フォト・エッセイ(14) 平等院鳳凰堂


 三室戸寺の帰りに、宇治の平等院まで足をのばした。
 宇治川に架かる橋を渡って鳳凰堂にたどりついたとき、まず建物の美しさに心を奪われた。とりわけ左右の張り出し部分が生み出す繊細で気品のあるシンメトリーは、「なんなんだろう、これは」と思わせるほど新鮮な美しさとしてわたしの心に響いてきた。建物を見て美しいと思うことはあまりないのだが、昔イスタンブールでブルーモスクを見た時の感動をなんとなく思い出した。あのときもやはり、「なんなんだろう、これは」と思ったからだ。寺院であることは分かっていても、その形がわたしの寺院建築のイメージをはるかに越えるほど美しかったということかもしれない。人間の想像力の豊かさに、あらためて驚嘆した。

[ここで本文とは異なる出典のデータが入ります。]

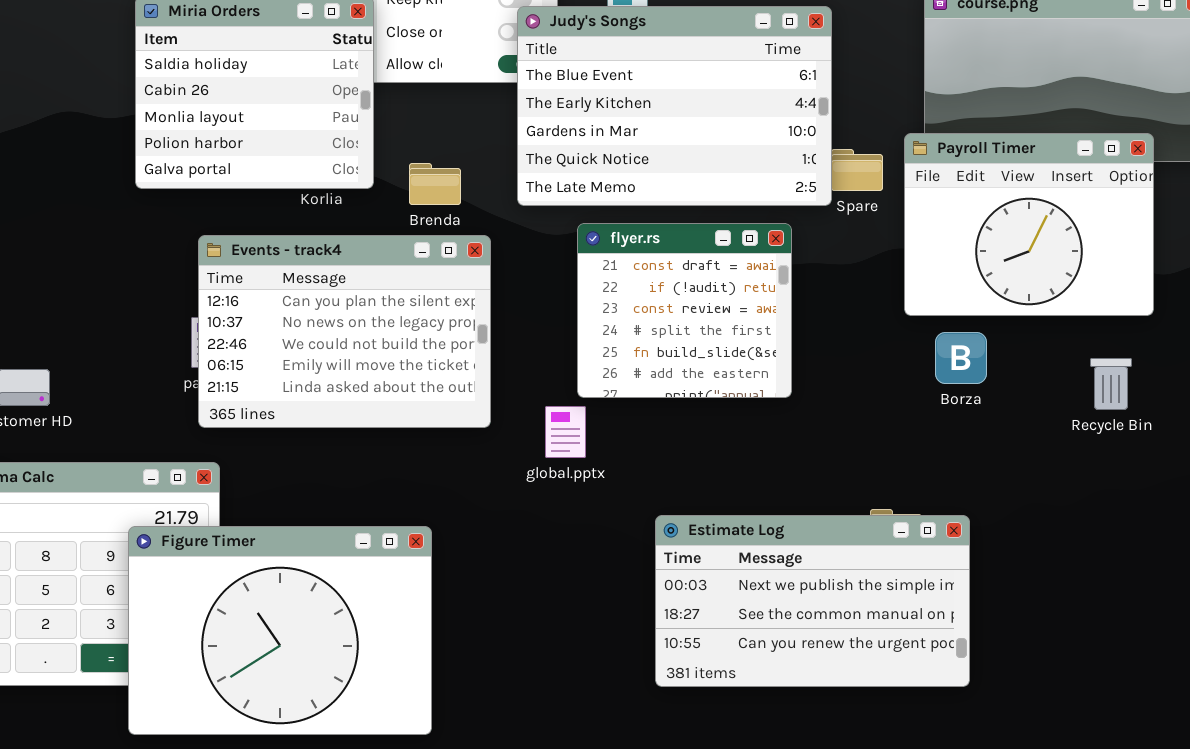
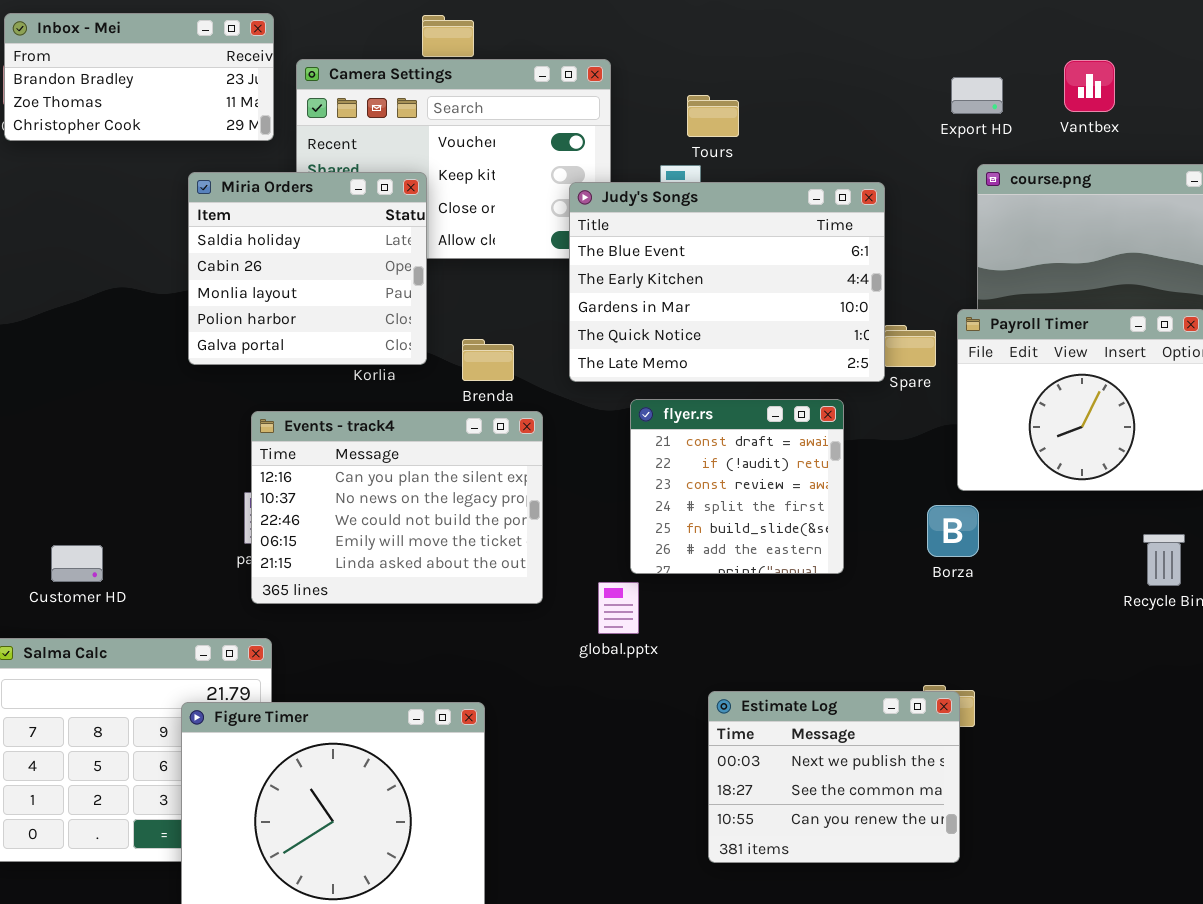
Borza: [935,332,987,384] -> [927,505,979,557], moved
Estimate Log: [655,515,970,687] -> [708,691,960,863], resized

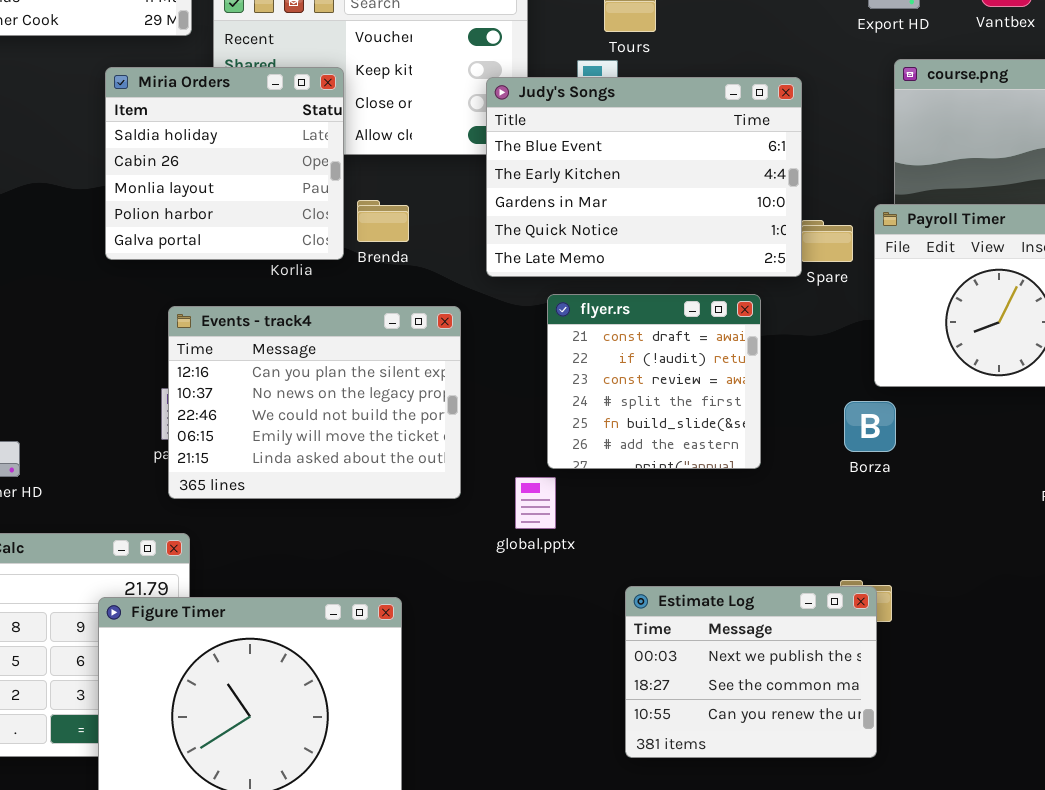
Brenda: [462,339,514,381] -> [357,200,409,242], moved

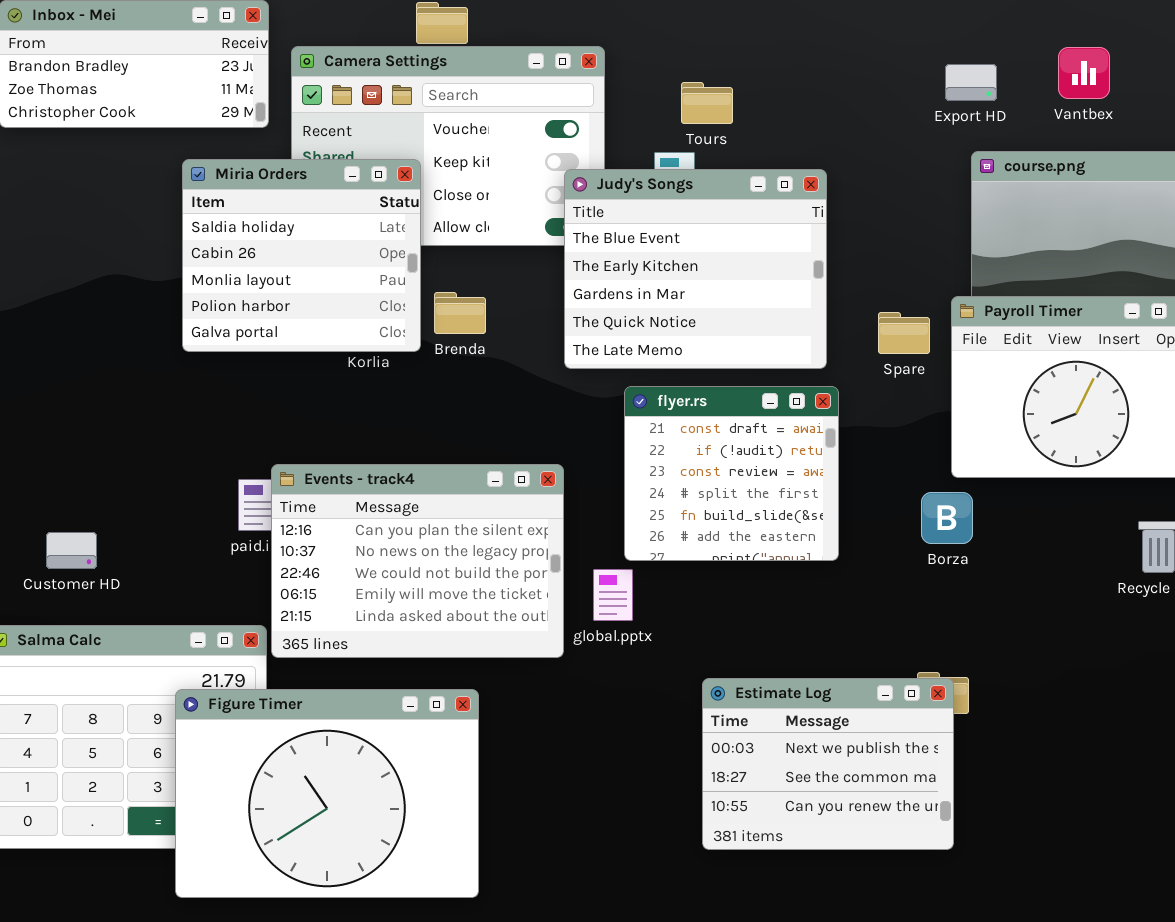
Judy's Songs: [486,77,802,277] -> [564,169,827,369], resized
Events - track4: [168,306,461,499] -> [271,464,564,658], moved

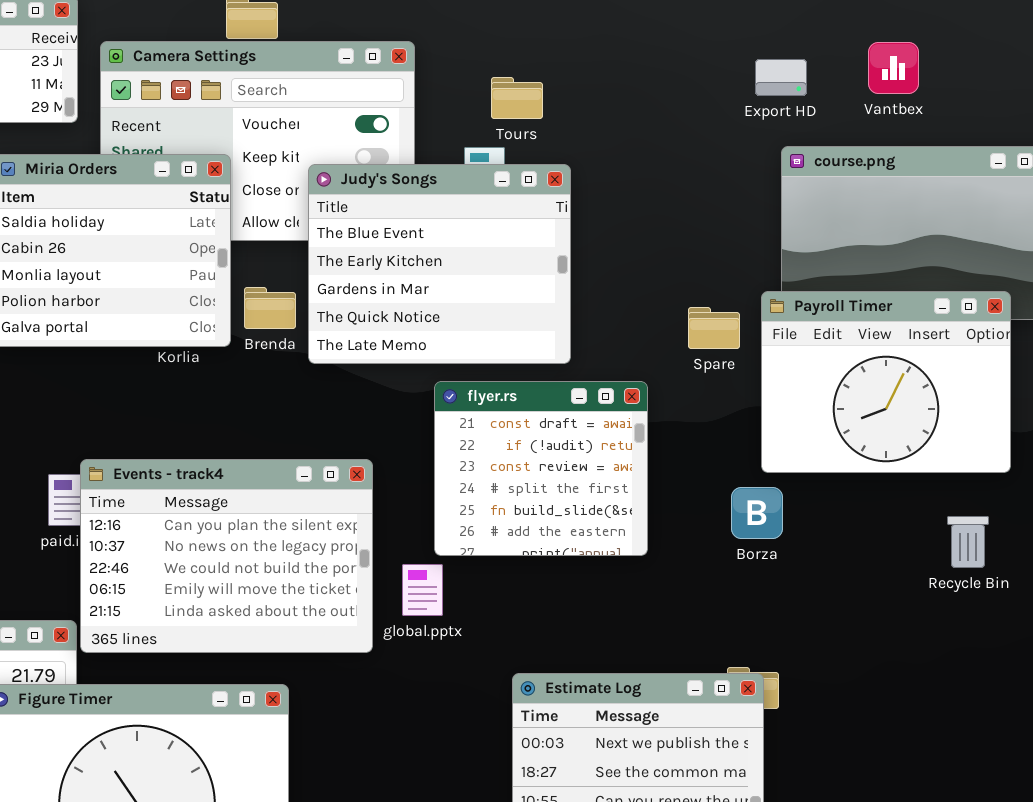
Judy's Songs: [564,169,827,369] -> [308,164,571,364], moved

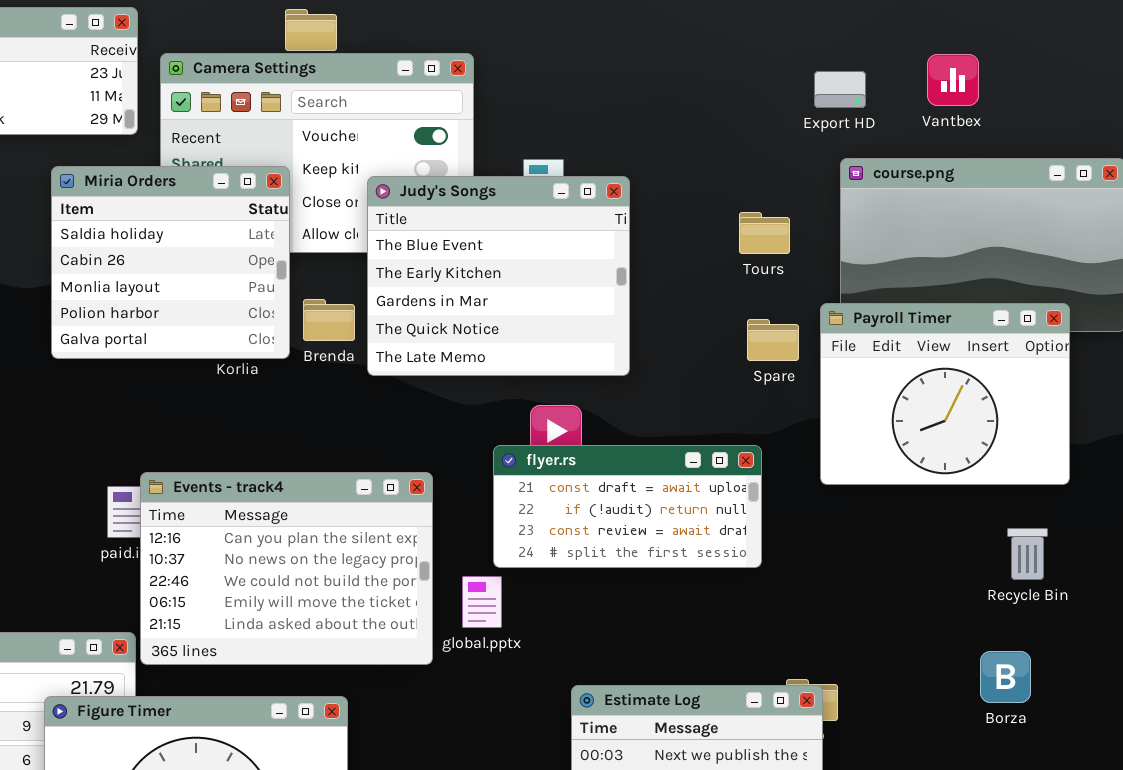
Tours: [491,77,543,119] -> [739,212,790,254], moved
flyer.rs: [434,381,648,556] -> [493,445,762,568], resized
Borza: [731,487,783,539] -> [980,651,1031,703], moved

 「さすがお札になるだけのことはあるなぁ」という下世話な感動も込めながら写真を撮り、しばらく池のほとりを歩いて宝物館の方に入っていった。宝物館の中は薄暗く、大きな仏像や鐘などが展示してあった。しばらく行くと、部屋中に小さな仏像がたくさん飾ってある部屋に出た。その部屋に入って、展示してある仏像を眺めているうちに、わたしの心の中を何かがすっと駆け抜けた感じがした。この感覚は、どこかで味わったことがあると思ったのだ。わたしの心が、仏像に込められたなんらかの力と共振したと言ってもいいかもしれない。「これは天使だ」と、直感的にわたしは思った。展示されていたのは奏楽供養菩薩という菩薩たちの像で、それらの菩薩はみな雲に乗り、手に手に楽器を携えながら空を舞っていた。老いや病、飢えや乾き、さまざまな欲望などに悩まされる人間の肉体から解放されて、ただ人間を越えた超越的存在をたたえながら存在する純粋な霊、それが菩薩であり天使なんだろうと思う。菩薩たちの像をみながら、そのような天的存在に対する仏師たちのあこがれをありありと感じた。そう思ったときに、鳳凰堂自体が地上に極楽浄土をこの世に作り出すするという目的で造営された建物であることも思い出された。天を自由自在に飛び回り、ただ仏を楽しませるためだけに存在している菩薩たちの姿を見ながら、人間が天の国について思いめぐらす想像力は東西を問わず似たようなものなんだなあと思って感慨が深かった。 
 平等院でもうひとつ気に入ったのは、すぐ近くを流れている宇治川だった。平等院へと続く橋を渡りながら、山々の合間から圧倒的な水量で流れだしてくる川を見たときに、わたしは何か霊的なものを感じた。だから、宝物殿に入って1枚の屏風絵に、宇治川を下って仏たちがやってくる場面が描かれているのを見つけたとき、「ああ、やっぱりな」と思った。昔の人たちも、宇治川の流れに何か人間の理解を越えた神秘的なものを感じて、宇治川が山々の合間から流れだすこの場所に極楽浄土を作り出そう思ったのだろう。わたしも、宇治がすっかり気に入った。またいつか行ってみようと思う。

※写真の解説…上の写真は、おなじみの平等院鳳凰堂。下の写真は宇治橋から見た宇治川の流れ。